Dessa forma, sem contar com o apoio da direção, assumia a formação em serviço sozinha. No início, acreditava ingenuamente que apenas discutir textos teóricos iria melhorar a atuação dos professores. Ora, eu não sabia formar professores; o que eu sabia era ensinar meus alunos.

O Departamento de Educação, numa tentativa de integração da equipe gestora, providenciou algumas assessorias para formação dos coordenadores e diretores da rede, a fim de que pudessem realizar a formação dos professores.

Nessa época, conforme a proposta da rede, era necessário que eu abdicasse de uma das salas de aula para assumir a nova função, porém não havia uma professora substituta que assumisse a sala, uma vez que, como a escola situava-se na periferia da cidade, havia muita dificuldade na efetivação do quadro docente, aspecto este que eu já havia observado em outras escolas de periferia da rede estadual. Posteriormente, quando uma professora substituta assumiu minha sala, comecei a participar das assessorias.

Enfrentei grandes dificuldades para lidar com o grupo, pois ser formador não é o mesmo que ser professor. Senti que, quando minha posição no grupo mudou, gerou-se uma série de conflitos entre mim e os professores. A partir desse momento, já comecei a elaborar algumas questões sobre a formação de professores, entre elas:

 Como respeitar as necessidades dos professores e, ao mesmo tempo, ajudá-los a construir uma consciência crítica a respeito da própria prática como possibilidade de melhoria do processo ensino-aprendizagem?

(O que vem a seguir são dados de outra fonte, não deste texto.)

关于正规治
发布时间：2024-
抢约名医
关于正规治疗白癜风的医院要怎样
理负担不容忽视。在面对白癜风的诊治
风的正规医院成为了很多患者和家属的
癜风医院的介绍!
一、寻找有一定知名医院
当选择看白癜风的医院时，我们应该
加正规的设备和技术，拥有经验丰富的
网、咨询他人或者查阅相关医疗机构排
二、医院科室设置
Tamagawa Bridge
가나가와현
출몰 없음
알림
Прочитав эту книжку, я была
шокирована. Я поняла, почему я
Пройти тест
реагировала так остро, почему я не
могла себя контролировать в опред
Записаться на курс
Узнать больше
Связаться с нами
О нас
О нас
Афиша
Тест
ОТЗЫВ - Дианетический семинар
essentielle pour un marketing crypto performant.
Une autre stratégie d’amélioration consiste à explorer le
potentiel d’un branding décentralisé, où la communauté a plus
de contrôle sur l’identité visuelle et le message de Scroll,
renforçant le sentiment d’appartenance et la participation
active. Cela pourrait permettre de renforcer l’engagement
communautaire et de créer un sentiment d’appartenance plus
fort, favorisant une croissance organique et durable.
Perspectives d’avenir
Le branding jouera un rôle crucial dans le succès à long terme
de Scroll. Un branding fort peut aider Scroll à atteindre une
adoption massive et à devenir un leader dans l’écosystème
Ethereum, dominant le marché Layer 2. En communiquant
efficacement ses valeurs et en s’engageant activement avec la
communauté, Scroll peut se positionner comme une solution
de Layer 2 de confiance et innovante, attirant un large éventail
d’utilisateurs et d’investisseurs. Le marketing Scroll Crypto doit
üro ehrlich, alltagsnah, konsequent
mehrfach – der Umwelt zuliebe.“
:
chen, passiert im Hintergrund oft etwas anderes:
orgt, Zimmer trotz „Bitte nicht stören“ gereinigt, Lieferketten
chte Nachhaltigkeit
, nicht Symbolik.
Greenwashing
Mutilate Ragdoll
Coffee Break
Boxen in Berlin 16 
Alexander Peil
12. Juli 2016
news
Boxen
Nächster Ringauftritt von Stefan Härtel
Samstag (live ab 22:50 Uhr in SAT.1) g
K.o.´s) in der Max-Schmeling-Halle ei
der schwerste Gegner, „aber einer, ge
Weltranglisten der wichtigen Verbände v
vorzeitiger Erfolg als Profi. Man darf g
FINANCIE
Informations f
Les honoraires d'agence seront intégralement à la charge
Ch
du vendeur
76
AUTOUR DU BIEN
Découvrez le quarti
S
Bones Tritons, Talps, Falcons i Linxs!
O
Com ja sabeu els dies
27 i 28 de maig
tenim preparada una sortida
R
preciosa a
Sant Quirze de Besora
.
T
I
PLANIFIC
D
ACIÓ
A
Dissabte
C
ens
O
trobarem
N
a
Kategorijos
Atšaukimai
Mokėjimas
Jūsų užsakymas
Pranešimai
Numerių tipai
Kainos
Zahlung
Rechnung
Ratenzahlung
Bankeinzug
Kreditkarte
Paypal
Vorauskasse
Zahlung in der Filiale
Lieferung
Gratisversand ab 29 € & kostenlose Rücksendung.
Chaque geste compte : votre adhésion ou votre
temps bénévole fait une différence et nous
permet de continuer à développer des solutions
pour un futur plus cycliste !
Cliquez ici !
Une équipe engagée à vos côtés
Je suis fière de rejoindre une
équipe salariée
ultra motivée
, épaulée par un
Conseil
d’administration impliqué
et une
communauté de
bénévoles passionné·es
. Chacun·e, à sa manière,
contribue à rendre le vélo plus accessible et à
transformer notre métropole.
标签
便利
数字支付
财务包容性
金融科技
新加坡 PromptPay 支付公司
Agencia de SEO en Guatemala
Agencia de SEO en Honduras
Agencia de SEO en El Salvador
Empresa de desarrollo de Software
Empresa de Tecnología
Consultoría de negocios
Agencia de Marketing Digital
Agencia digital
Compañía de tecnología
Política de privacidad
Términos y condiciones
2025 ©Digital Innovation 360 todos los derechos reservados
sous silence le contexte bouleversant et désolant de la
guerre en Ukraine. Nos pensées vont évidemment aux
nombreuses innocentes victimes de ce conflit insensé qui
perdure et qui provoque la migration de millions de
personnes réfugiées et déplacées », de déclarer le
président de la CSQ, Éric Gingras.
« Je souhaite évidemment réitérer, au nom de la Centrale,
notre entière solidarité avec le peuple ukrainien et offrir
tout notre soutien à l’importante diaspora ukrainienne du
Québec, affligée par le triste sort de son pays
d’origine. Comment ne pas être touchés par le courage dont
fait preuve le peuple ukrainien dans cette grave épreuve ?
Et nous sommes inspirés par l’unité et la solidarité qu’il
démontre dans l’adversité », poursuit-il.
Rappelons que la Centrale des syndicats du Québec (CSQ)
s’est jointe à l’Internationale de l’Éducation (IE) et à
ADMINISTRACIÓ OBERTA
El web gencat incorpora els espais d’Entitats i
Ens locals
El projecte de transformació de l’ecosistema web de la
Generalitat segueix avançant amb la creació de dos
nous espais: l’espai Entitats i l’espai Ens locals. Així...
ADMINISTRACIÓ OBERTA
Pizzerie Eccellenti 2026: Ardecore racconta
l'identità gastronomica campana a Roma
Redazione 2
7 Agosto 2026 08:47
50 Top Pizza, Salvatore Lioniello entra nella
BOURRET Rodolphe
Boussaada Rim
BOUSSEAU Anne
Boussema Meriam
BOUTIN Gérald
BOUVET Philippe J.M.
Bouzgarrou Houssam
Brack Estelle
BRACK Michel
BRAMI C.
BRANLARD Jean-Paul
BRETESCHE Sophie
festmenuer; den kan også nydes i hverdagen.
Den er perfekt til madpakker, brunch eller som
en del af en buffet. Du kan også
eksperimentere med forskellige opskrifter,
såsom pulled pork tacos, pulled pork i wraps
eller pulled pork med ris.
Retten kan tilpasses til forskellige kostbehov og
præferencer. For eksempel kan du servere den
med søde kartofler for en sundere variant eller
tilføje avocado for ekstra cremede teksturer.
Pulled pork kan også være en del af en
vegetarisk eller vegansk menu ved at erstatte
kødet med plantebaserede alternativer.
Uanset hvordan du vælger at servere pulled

Trabalhei como coordenadora durante um ano e, em 1998, prestei concurso para diretor escolar da rede de São Bernardo do Campo. Aprovada, assumi, em agosto desse mesmo ano, a direção da escola onde trabalhava, quando também, em busca de algumas respostas sobre a temática da formação de professores, iniciei um curso de pós-graduação lato sensu em educação infantil na UMESP. Durante esse curso, surgiram as primeiras idéias e indagações que me levariam ao mestrado, fechando outro ciclo de minha trajetória profissional como professora e iniciando novas reflexões, agora como diretora escolar.